Metabolic syndrome in polycystic ovary syndrome (PCOS): lower prevalence in southern Italy than in the USA and the influence of criteria for the diagnosis of PCOS.

OBJECTIVE: Metabolic syndrome (MBS) is a common disorder and is thought to be extremely prevalent in polycystic ovary syndrome (PCOS). In the USA the prevalence of MBS in PCOS has been reported to be as high as 43-46% using Adult Treatment Panel III (ATP-III) criteria. Because of differences in diet, lifestyle and genetic factors, we postulated that the prevalence of MBS might not be as high in Italian women. This study sought to determine the prevalence of MBS in Italian women using both the ATP-III and the World Health Organization (WHO) criteria and to determine whether the prevalence is influenced by the way in which PCOS is diagnosed. DESIGN: Assessment of the prevalence of MBS in 282 women with PCOS, aged 18-40 years, living in western Sicily. Eighty-five age- and weight-matched normal women served as controls.
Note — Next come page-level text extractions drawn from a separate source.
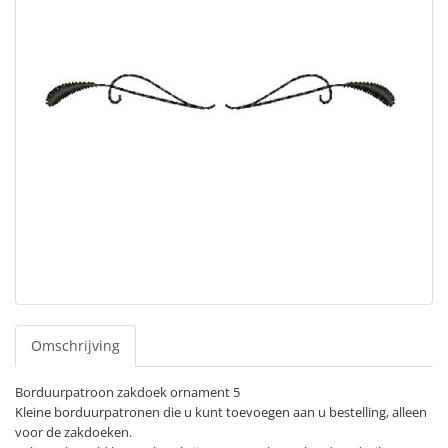
Omschrijving
Borduurpatroon zakdoek ornament 5
Kleine borduurpatronen die u kunt toevoegen aan u bestelling, alleen
voor de zakdoeken.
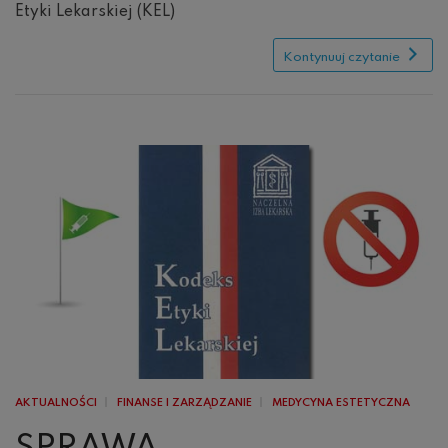
Etyki Lekarskiej (KEL)
Kontynuuj czytanie
AKTUALNOŚCI
FINANSE I ZARZĄDZANIE
MEDYCYNA ESTETYCZNA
METHODS: Patients were divided into those with chronic anovulation and hyperandrogenism (classic PCOS; n = 225) and others with hyperandrogenism and polycystic ovaries but who were ovulatory (ovulatory PCOS; n = 57). A 75 g oral glucose tolerance test was carried out, as were lipid determinations; insulin resistance was assessed by the Quantitative Insulin-Sensitivity Check Index (QUICKI). We used ATP-III and WHO criteria to diagnose MBS. RESULTS: Using ATP-III criteria, the prevalence of MBS was 8.2% and using WHO criteria it was 16% in Italian women with PCOS. In controls, the prevalence was 2.4% using both methods. In classic PCOS patients, MBS was higher (8.9% by ATP-III, 17.3% by WHO) than in ovulatory PCOS (5% and 10.6% respectively). Body weight significantly modified prevalence rates. CONCLUSION: MBS is substantially higher in women with PCOS than in the general population, and the prevalence is higher in those women diagnosed by classic criteria. However, the prevalence of MBS in PCOS appears to be much lower in Italy than in the USA.